В героях Пушкина обычно подчеркивают их антагонизм, якобы фиксированный уже заглавием. Но и в дилемме «гений и злодейство» союз «и» выступает противительным и соединительным; лица оказываются взаимозамещаемы. В пьесе есть динамическое равновесие ценностей, нетождественное моральному релятивизму, но отражающее двуединство поврежденного «как бы двойного бытия». Бинарные герои являют обоюдность жизни и смерти, социального и музыкального творчества, условность искусства как «правды» о мире. За их тревогой, вызванной столкновением разных правд , автор угадывает Истину и передает незыблемый покой Ее пребывания в мире. Пушкин, при его суеверии в быту, менее всего мистик в поэзии, скорее он скептик. Ему нужны реальные факты, твердые доказательства. И сюжет Моцарта и Сальери он использует, не выводя из него концепцию бытия. Как художник он реалист.
Конечно, дело не в «двузначности» лаконичной ремарки (не столь и лаконичной и менее всего «двусмысленной») и не в том, «демонстрацию» или «тайнодействие» осуществляет Сальери. Дело в противоположности мировоззрения и метода в подходе к природе образа, к пониманию роли автора, формы проявления его позиции в тексте, в способе выявления его отношений с жизнью. А этого обычно касаются вскользь. Мы решаем тему поэзии и правды на уровне сюжета, жанра, через связь автора с героем.

• _ЗАДАНИЕ A_: Перепишите без изменений строки из записей, начиная со строки, где есть слова «которые помогут добиться», и заканчивая строкой со словами «изображения желательно поддерживать не» включительно.
Фрагмент о Пушкине и записи никак между собой не связаны.

• _ЗАПИСИ ДЛЯ АНАЛИЗА_:
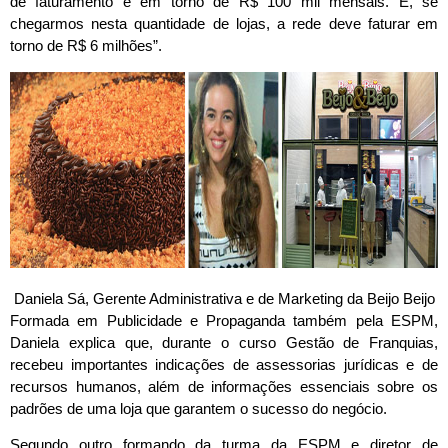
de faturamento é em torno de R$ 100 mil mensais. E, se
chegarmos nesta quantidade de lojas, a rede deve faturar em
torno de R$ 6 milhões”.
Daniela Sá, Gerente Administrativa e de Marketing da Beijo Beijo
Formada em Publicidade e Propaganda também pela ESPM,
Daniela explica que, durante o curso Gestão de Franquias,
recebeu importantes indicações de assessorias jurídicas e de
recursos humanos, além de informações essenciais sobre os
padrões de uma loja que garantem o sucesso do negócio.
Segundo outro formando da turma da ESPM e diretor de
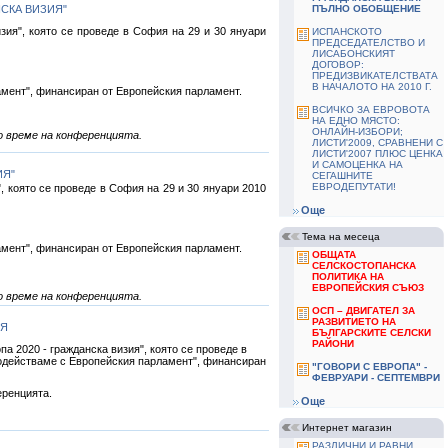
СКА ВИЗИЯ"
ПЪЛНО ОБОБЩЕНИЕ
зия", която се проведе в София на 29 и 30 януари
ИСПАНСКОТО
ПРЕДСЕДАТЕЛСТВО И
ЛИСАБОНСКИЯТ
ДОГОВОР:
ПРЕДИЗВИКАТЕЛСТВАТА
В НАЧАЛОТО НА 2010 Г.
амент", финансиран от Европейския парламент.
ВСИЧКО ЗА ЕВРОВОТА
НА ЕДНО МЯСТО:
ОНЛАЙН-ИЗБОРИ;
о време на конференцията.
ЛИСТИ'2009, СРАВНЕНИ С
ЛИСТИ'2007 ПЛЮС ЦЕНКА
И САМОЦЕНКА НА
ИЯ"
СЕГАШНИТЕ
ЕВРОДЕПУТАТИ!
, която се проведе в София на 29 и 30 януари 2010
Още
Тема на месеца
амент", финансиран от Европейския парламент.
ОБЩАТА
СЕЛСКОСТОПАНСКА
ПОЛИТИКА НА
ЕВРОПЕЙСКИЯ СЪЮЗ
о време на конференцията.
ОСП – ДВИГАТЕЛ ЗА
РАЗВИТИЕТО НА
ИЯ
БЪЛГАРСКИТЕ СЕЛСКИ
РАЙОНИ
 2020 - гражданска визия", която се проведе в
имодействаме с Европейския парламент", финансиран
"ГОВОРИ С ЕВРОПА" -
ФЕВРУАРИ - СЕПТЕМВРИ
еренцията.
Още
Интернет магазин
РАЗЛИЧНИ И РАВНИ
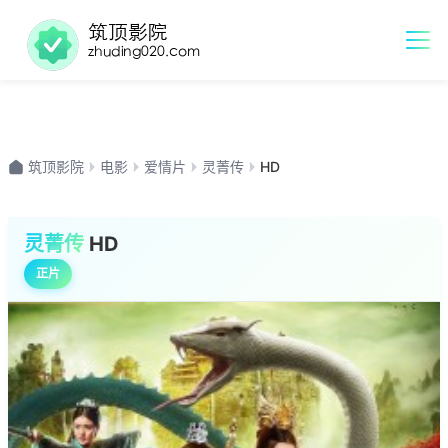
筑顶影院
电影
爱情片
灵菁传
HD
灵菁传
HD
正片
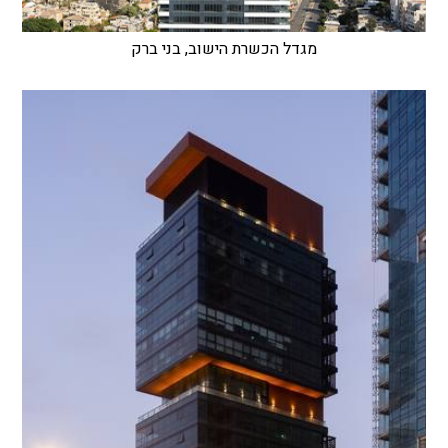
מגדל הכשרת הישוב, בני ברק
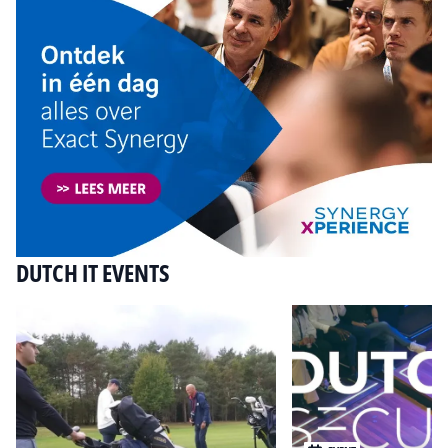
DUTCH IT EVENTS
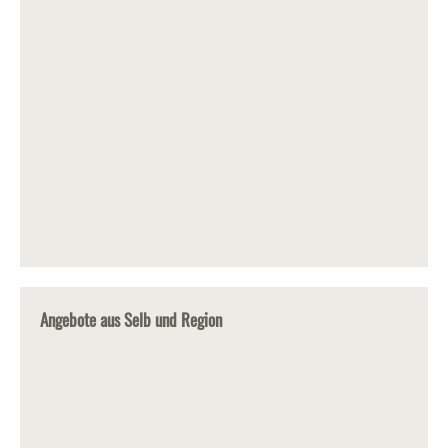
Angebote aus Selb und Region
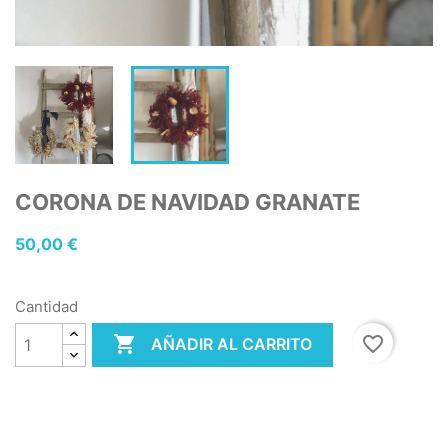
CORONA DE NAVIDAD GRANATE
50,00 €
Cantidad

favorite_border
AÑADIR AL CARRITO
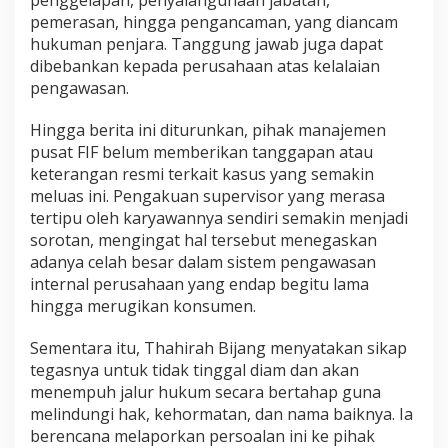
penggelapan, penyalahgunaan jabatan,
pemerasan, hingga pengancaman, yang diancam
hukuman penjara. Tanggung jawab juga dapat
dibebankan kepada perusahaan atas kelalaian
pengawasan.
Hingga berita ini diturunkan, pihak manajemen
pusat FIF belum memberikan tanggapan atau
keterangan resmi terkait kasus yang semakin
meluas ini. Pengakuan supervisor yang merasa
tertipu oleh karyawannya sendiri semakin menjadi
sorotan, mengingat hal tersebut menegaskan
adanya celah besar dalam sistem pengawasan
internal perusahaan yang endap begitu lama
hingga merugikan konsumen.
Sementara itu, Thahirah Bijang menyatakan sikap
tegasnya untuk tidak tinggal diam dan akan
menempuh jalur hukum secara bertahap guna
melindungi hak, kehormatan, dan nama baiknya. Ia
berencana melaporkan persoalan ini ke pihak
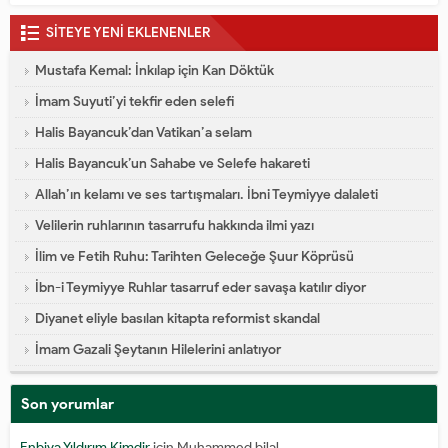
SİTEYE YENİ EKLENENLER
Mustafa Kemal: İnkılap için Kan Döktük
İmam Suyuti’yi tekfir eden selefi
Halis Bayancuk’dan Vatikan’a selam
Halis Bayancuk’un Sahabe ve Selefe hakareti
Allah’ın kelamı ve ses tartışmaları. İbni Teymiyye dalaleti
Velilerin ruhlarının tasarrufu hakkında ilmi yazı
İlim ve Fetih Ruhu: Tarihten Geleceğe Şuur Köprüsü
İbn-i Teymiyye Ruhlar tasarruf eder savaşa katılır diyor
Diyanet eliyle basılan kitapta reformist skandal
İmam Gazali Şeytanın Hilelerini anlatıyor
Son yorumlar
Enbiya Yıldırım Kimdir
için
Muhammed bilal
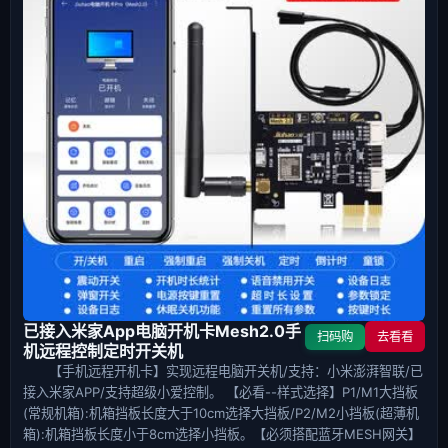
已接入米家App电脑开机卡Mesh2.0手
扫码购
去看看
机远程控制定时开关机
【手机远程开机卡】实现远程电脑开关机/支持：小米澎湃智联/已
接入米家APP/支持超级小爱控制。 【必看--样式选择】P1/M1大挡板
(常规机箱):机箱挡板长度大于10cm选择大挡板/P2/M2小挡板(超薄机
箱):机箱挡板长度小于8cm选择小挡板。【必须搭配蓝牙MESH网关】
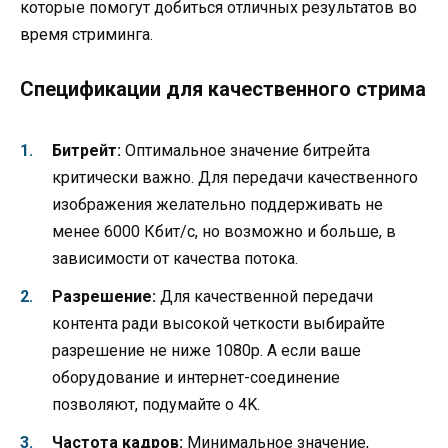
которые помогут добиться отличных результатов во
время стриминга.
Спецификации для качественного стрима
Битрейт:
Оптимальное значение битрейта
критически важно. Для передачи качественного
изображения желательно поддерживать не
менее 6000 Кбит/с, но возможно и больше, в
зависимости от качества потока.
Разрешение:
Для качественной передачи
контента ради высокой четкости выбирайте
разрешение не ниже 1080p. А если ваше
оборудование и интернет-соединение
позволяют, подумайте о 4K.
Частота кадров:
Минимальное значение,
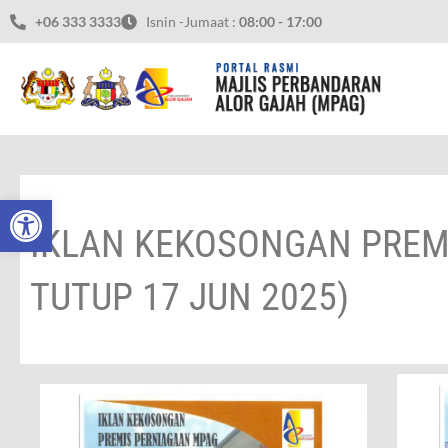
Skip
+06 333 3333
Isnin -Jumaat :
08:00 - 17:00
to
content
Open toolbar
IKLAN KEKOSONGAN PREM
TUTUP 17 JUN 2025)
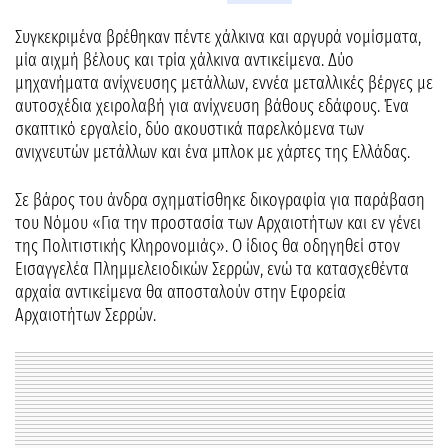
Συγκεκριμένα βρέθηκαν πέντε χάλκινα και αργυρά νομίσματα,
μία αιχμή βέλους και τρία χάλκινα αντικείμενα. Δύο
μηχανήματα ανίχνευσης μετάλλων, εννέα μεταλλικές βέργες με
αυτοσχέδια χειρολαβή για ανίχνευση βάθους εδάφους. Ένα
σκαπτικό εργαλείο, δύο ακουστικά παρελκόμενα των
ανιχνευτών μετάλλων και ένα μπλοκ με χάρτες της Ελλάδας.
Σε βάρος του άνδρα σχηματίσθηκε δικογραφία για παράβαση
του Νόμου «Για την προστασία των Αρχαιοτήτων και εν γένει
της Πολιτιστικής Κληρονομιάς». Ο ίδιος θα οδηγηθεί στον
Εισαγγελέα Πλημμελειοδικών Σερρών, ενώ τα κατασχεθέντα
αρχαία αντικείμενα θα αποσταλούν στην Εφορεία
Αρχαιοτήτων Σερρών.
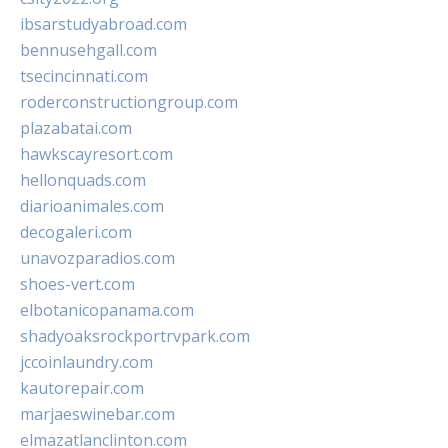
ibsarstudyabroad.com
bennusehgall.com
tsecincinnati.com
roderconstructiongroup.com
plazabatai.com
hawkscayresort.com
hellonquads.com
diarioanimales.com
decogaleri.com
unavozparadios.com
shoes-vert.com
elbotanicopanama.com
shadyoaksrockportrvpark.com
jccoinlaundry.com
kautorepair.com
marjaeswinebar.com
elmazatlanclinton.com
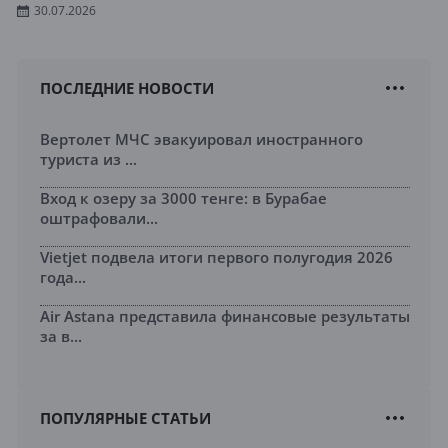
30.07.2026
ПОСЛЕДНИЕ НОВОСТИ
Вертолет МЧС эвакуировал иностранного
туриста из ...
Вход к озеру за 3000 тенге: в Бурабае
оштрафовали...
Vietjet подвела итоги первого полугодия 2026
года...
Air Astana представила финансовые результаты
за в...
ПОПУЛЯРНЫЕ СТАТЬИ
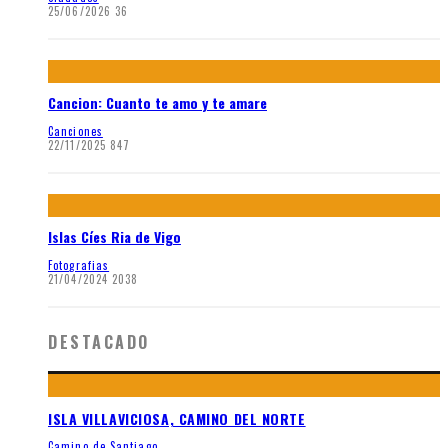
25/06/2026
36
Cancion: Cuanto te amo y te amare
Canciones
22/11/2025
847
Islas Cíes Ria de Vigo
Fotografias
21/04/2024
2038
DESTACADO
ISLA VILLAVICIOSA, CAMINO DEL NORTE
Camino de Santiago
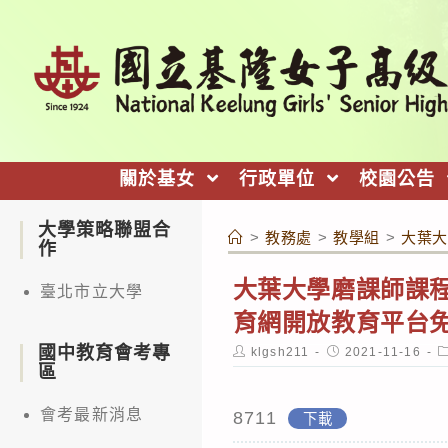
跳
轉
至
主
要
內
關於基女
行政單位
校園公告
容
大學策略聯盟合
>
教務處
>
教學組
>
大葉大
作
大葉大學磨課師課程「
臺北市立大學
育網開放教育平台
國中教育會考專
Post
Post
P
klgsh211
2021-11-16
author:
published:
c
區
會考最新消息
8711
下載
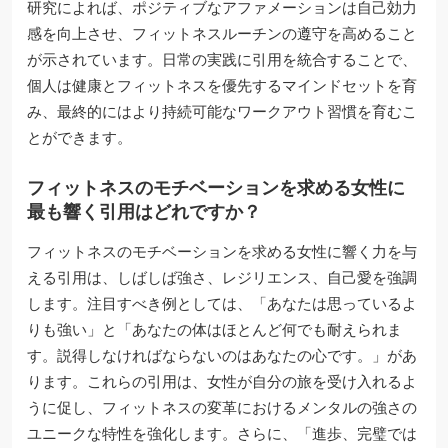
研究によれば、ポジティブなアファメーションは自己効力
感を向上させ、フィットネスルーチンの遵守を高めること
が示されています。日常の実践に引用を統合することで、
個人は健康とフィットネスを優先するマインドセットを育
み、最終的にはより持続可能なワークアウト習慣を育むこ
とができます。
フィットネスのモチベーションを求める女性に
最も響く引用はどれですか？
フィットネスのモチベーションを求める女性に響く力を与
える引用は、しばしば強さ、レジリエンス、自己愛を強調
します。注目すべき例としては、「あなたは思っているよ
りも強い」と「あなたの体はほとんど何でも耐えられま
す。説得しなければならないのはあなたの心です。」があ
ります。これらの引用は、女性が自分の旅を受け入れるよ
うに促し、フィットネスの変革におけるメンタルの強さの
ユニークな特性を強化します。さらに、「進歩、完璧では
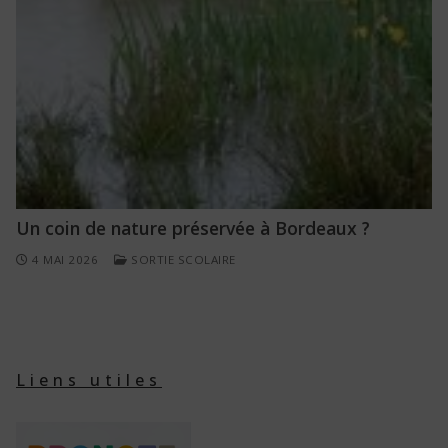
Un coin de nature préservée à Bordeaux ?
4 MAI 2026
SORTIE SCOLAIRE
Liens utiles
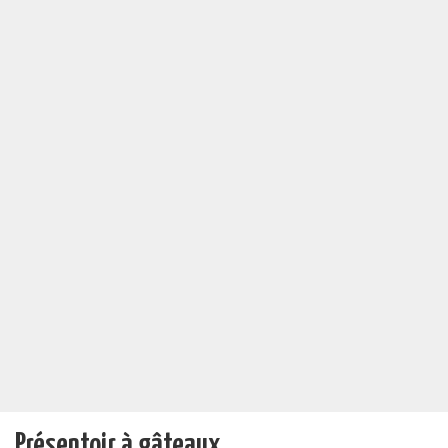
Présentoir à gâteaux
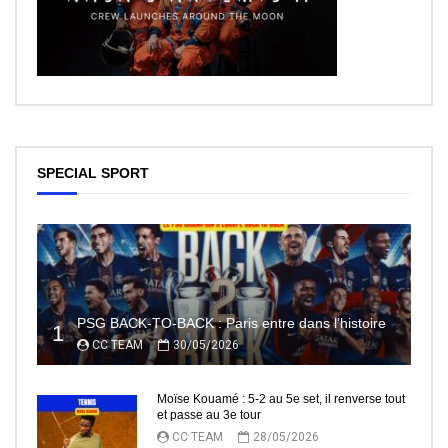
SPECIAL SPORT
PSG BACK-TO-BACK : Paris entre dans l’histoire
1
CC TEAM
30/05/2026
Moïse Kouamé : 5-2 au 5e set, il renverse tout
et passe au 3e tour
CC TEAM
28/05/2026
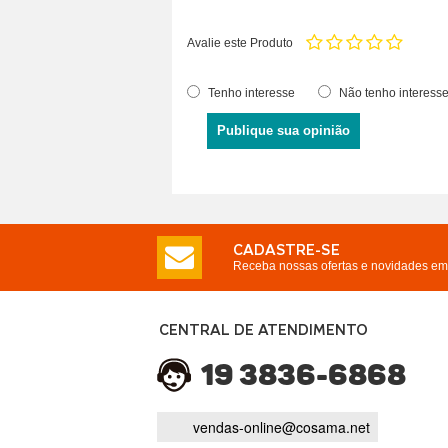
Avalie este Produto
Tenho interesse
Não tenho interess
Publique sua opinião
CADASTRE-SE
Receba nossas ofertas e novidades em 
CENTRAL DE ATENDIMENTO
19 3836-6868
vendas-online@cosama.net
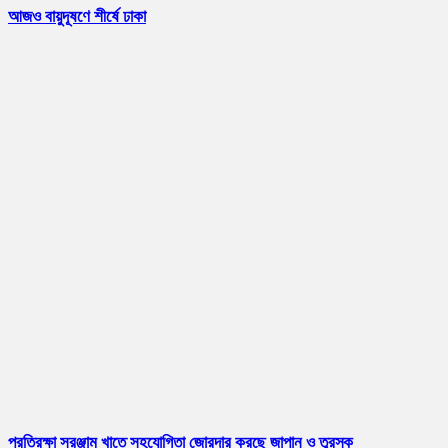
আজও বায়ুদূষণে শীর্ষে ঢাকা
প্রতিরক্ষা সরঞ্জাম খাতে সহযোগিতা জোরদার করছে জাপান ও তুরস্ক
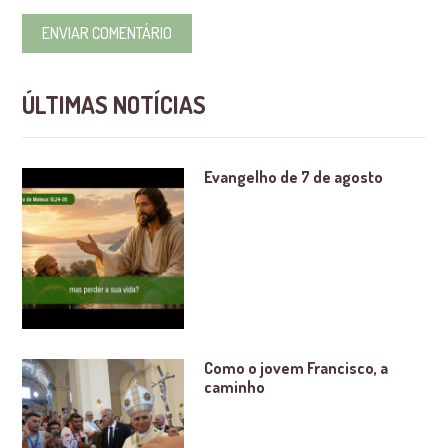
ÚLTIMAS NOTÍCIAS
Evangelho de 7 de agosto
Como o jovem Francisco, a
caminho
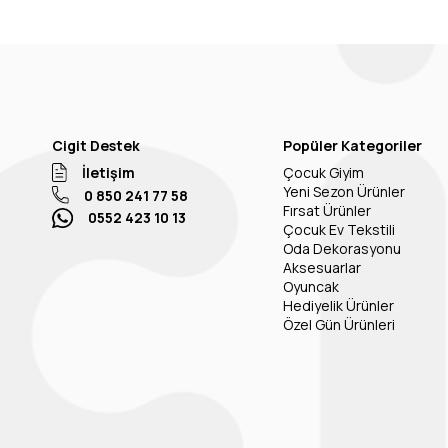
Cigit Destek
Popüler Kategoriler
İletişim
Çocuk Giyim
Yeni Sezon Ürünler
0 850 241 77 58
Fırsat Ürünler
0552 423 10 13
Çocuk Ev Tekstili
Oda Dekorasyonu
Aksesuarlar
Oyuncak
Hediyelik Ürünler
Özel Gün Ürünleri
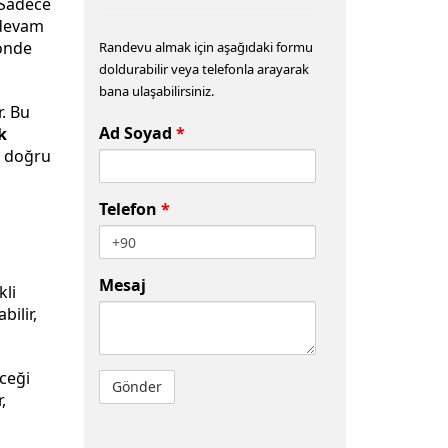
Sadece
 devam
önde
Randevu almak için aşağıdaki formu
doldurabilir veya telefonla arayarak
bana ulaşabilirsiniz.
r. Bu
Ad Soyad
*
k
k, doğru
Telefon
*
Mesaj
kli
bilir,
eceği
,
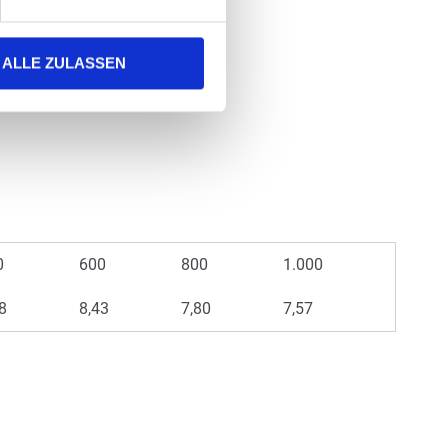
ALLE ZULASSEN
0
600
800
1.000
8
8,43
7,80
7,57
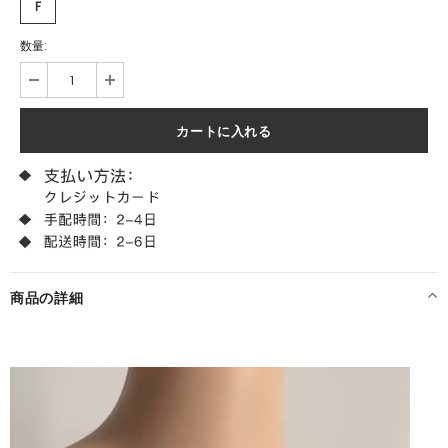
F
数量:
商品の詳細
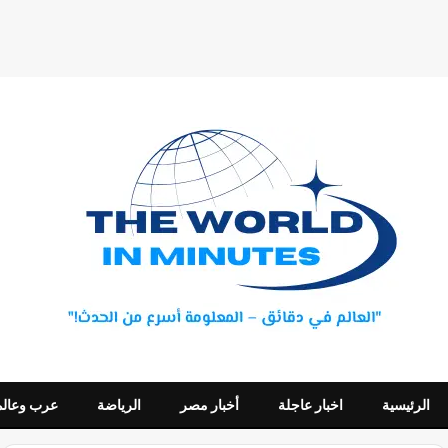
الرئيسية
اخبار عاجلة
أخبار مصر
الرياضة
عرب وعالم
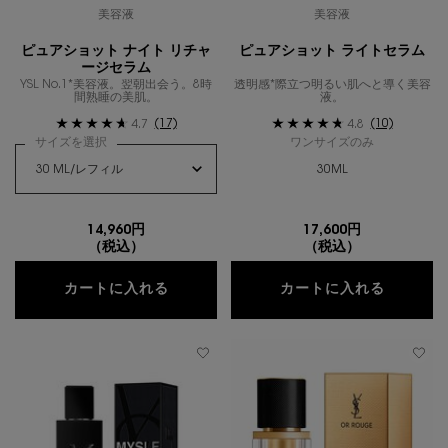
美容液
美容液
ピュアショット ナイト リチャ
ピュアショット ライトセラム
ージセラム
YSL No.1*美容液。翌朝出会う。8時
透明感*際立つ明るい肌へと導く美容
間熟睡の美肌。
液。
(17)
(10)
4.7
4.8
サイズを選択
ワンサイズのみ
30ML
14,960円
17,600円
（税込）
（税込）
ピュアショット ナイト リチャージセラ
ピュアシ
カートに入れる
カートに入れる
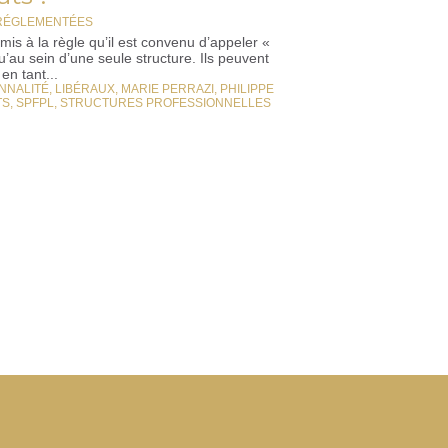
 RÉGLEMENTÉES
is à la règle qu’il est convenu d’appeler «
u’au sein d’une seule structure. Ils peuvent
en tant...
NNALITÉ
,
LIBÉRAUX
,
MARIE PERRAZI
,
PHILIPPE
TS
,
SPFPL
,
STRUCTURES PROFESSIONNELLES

• _ЗАДАНИЕ B_: Дословно воспроизведите отрывок из фрагмента о Пушкине от «Конечно, дело не» до «автора с героем.» включительно.

• _ОТВЕТ A_:
которые помогут добиться отличных результатов во
время стриминга.
Спецификации для качественного стрима
Битрейт:
Оптимальное значение битрейта
критически важно. Для передачи качественного
изображения желательно поддерживать не

• _ОТВЕТ B_:
Конечно, дело не в «двузначности» лаконичной ремарки (не столь и лаконичной и менее всего «двусмысленной») и не в том, «демонстрацию» или «тайнодействие» осуществляет Сальери. Дело в противоположности мировоззрения и метода в подходе к природе образа, к пониманию роли автора, формы проявления его позиции в тексте, в способе выявления его отношений с жизнью. А этого обычно касаются вскользь. Мы решаем тему поэзии и правды на уровне сюжета, жанра, через связь автора с героем.